What you are asked to do →
Copy out the stretch of items from the line containing "interrogative rotational speed, tachometer" through the line containing "value: 600 rpm", renaming "tachometer" as "rev counter" and leaving everything else as it is.

Listed records →
• • • • • • •

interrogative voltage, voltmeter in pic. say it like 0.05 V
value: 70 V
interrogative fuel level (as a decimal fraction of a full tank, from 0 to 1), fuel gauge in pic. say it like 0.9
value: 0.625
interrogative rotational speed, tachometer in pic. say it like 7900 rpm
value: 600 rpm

• • • • • • •

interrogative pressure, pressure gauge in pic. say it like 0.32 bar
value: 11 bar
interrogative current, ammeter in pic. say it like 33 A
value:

• • • • • • •

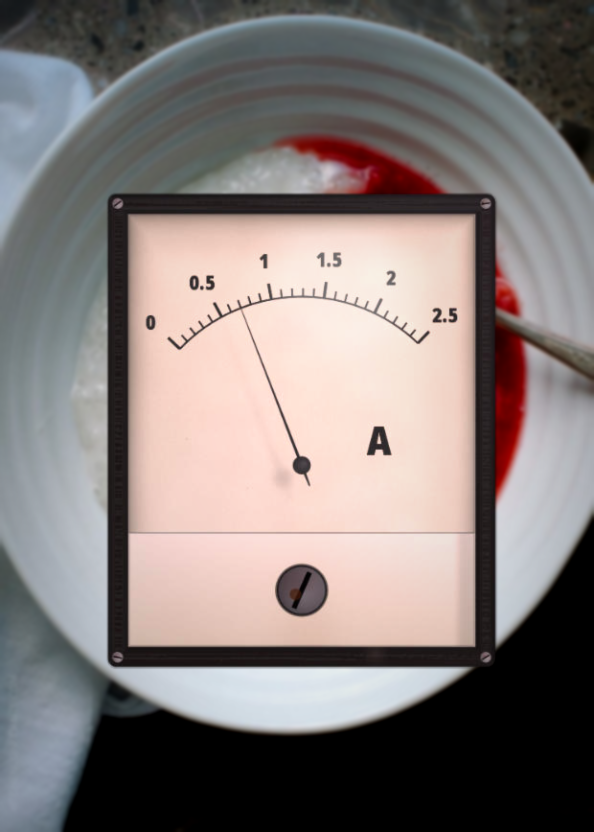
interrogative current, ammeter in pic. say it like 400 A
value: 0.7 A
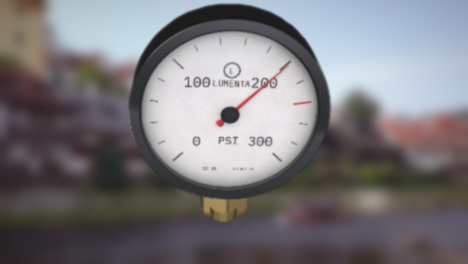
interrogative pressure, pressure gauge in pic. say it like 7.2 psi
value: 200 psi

• • • • • • •

Response →
interrogative rotational speed, rev counter in pic. say it like 7900 rpm
value: 600 rpm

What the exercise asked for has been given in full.